Still, I am stubborn. Too often, I find myself standing inside the door of the Belltown Starbucks, 10:00 a.m. sharp, in my raspberry raincoat and sassy wedges, lips glossed, laptop bag held tight in my hands.

The Hums said they’d be here.

But now it’s 10:10.

Now, 10:22.

Did the Hums say 10:00? Or was it 11:00? And was it the Belltown or the Downtown Starbucks . . . and which Downtown Starbucks?

Gummy lip gloss coats my tongue, my throat, my creativity. I’m getting those underarm sweat circles. My elbows itch. Where are those Hums? Today’s my writing day!
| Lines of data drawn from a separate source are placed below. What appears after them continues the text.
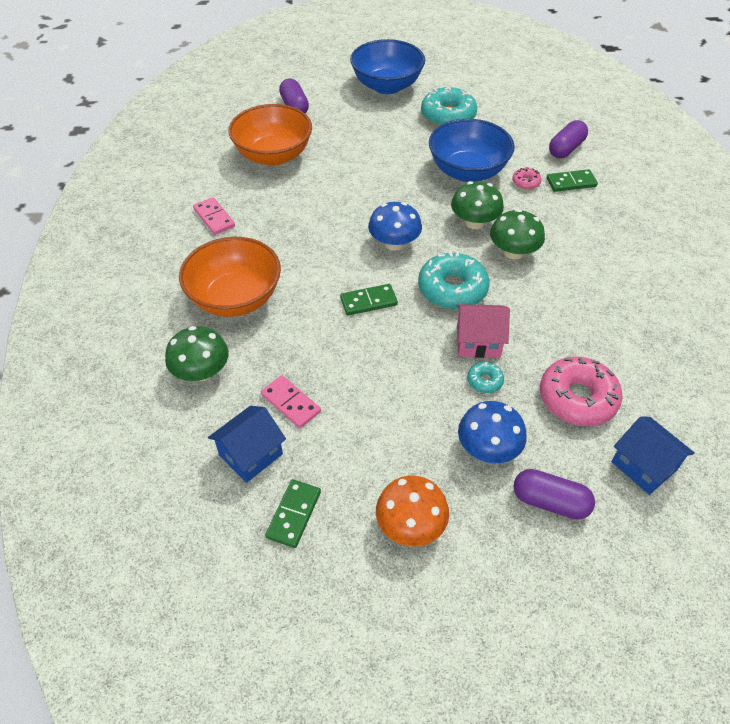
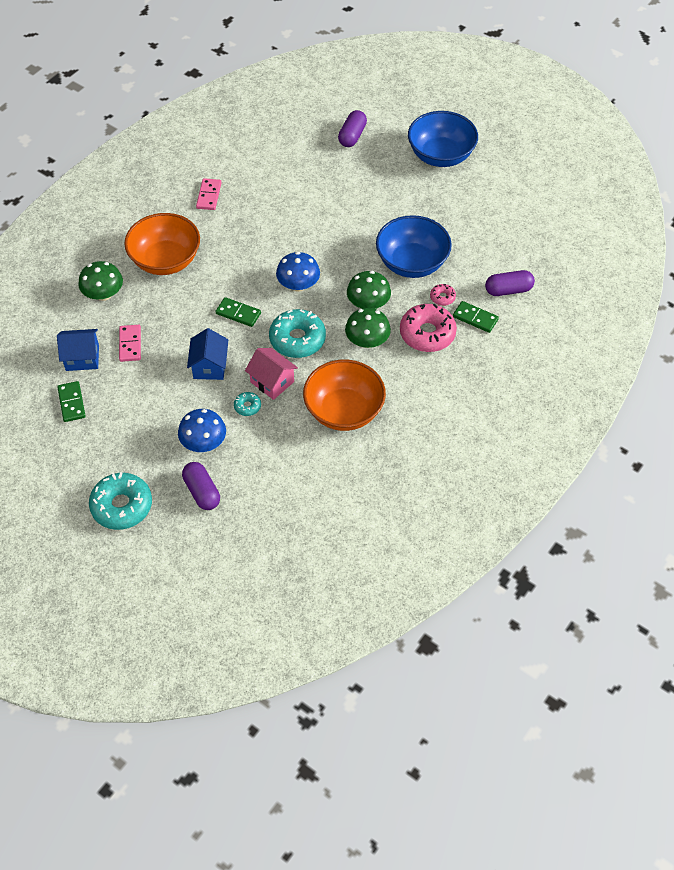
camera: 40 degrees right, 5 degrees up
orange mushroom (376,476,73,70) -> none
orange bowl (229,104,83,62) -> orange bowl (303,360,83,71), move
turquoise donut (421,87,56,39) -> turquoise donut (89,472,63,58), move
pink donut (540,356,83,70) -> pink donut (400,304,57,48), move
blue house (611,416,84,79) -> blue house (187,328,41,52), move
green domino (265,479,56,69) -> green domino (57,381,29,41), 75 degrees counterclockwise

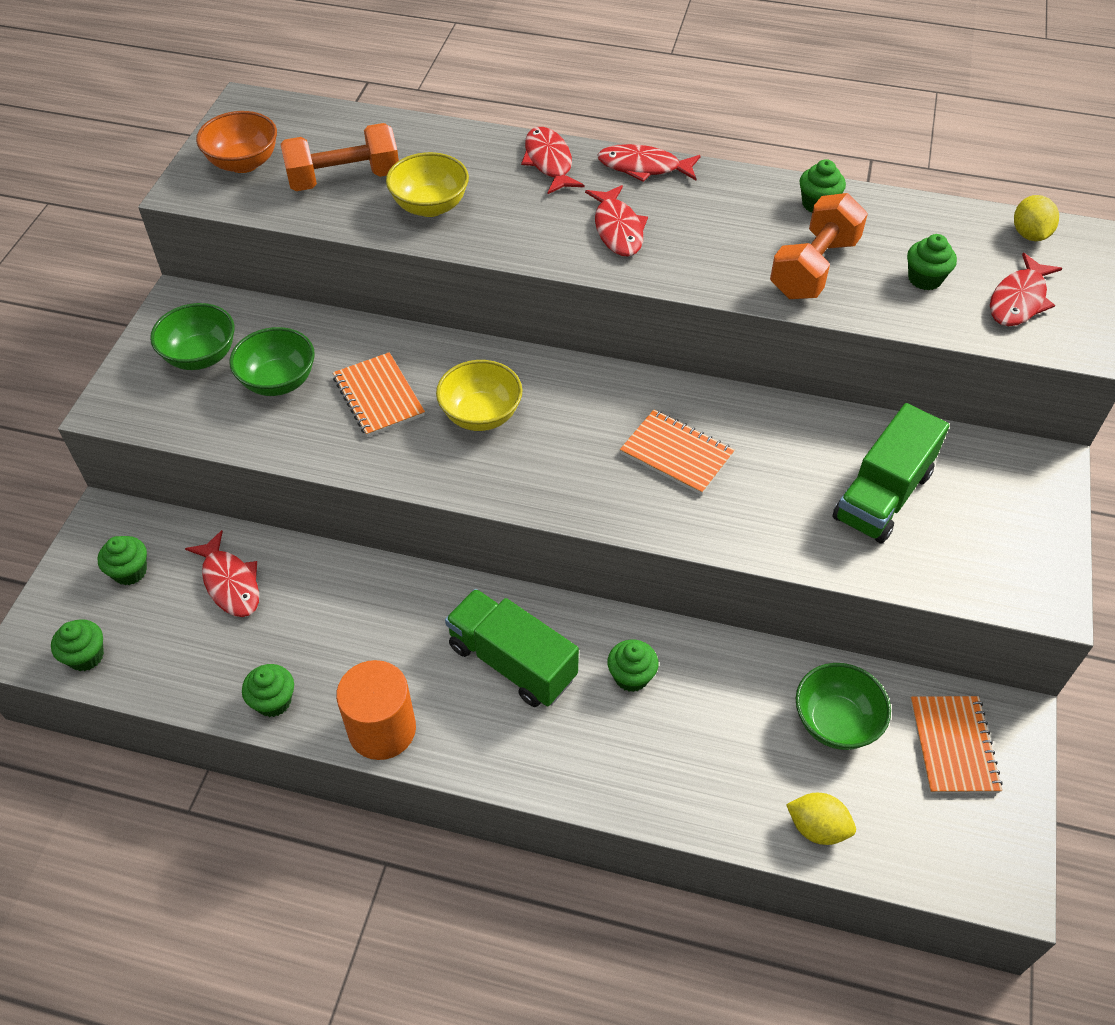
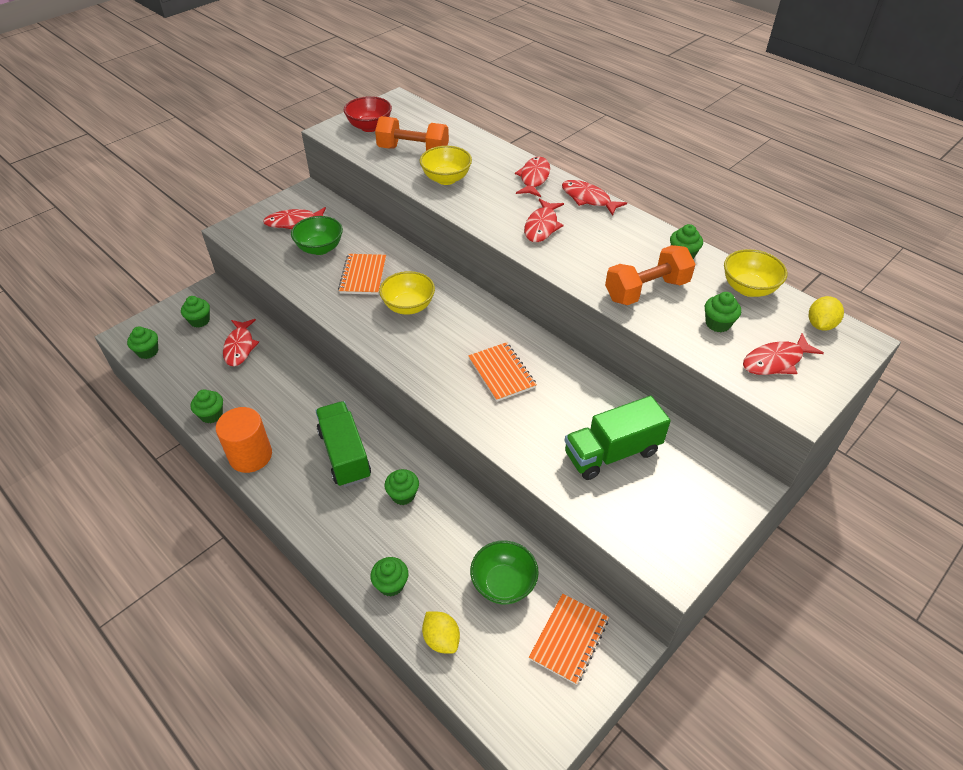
camera: 30 degrees right, 5 degrees down
none -> green cupcake (370,557,38,40)
none -> yellow bowl (724,249,64,48)
green bowl (150,303,85,67) -> red fish (263,207,63,22)
orange bowl (196,111,81,62) -> red bowl (344,96,48,36)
A whole morning without kids or appointments or distractions. WHERE ARE YOU, HUMS?

Pooh would tell me to be patient. To be silent. But I am hardly ever patient. And life is rarely silent. So I must place myself in places where Hums can find me. And then, I must Open Wide.

You, writer-friend, try it too. That’s right, pretend you’re in that dentist’s chair, only don’t just open your mouth. Open up your whole darn self so the Hums have a solid place to land. Otherwise, the Hums, worried about fuel supply, will be forced to buzz over to another writer’s landing pad, a writer who is Open Wide.

Of course, telling yourself to Open Wide may feel a little weird and scary. And impossible. As if someone is standing over your naked body with a knife or a camera, screaming, “JUST RELAX!!!!”